The New Testament’s accounts of Jesus and of the postresurrection flourishing of the church underscore the real plausibility, de Gruchy argues, of our dreams for human betterment and for reunion with those we lose to death. Grief may sharpen such intimations of transcendence, but the truly alert cannot escape modernity’s doubt, its suspicion that the human story bends toward brute nothingness, toward an ending that lacks all consolation. If we are at once honest and fully alive, we are caught in mystery. De Gruchy quotes Einstein’s remark that the person who is a “stranger” to mystery is “as good as dead: his eyes are closed.”
De Gruchy believes that he is offering a description of the way things are. Secular arrogance and self-satisfaction are as misbegotten as the arrogance and self-satisfaction of religious fundamentalism. Nothing we know entails a reduction of all things to heartless chance. And arresting human experiences—he mentions a nonreligious calligrapher friend who makes an illuminated Bible for St. John’s Abbey in Minnesota—do sometimes pull the subjects of those experiences into communion with something deeper than the ordinary. The Bible writers, themselves fully in touch with questions raised by suffering, offer stories that call forth “the recurring ‘nevertheless’ of faith, hope and love.” Though their witness may derive from fear and disappointment, it may also point to grace. Unless you stipulate, against all the signals of mystery, that the world is a closed system admitting of nothing so new as resurrection, the possibility of underlying grace seems plausible enough for fully responsible religious faith.
The occasion for de Gruchy’s writing of this book was not only grief but also hope—his hope in the face of his son’s death. De Gruchy remarks that during the struggle against apartheid, the problem behind church division on the matter was eschatology. Many Christians in South Africa had forgotten that Christian hope is about more than deliverance from death; it is about God’s justice on earth as in heaven. True Christian hope is resistance against a present that no one—certainly no one who attends mindfully to scripture—can accept; it is, in Jürgen Moltmann’s words, refusal to “put up with reality as it is.” A responsible faith thus involves responsible hope. It says yes to this life and this earth, yes to full-hearted engagement with the problems and possibilities of today.
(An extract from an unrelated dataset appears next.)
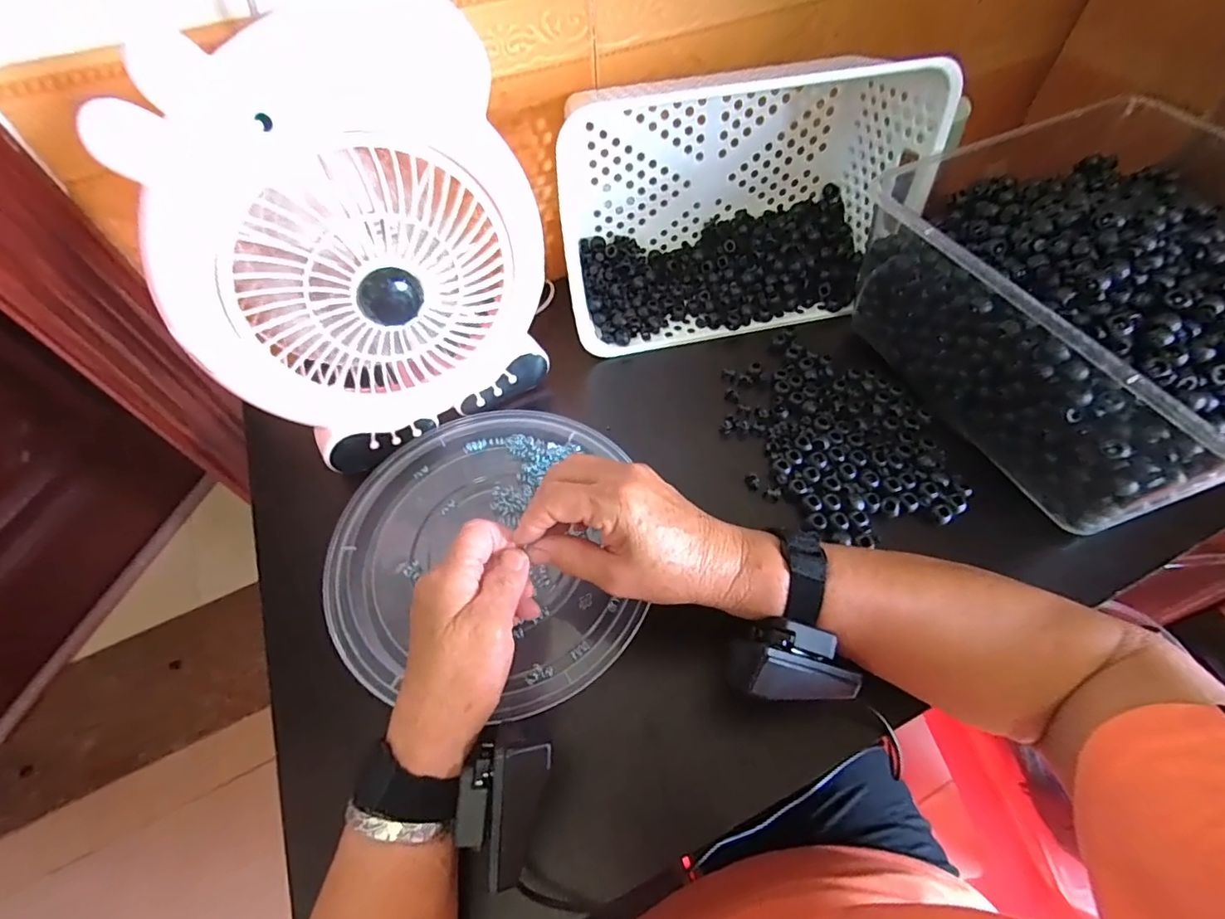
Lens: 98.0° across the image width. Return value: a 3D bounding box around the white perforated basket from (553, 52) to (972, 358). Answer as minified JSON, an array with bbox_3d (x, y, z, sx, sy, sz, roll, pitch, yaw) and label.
[{"bbox_3d":[0.105,-0.230,0.487,0.292,0.170,0.155,-16,57,-9],"label":"white perforated basket"}]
All of this belongs to the “ultimate concern” that true faith embraces. Underscoring that faith is a way of life, de Gruchy reminds readers that it is “not the acceptance of a doctrine, but a commitment to God . . . and all that this implies.” He might better have said that faith is not mere acceptance of doctrine. His own book shows how doctrines, or teachings, are premises for action and aspiration. And whether they go wrong or—as in this beautiful book—go right makes an enormous difference.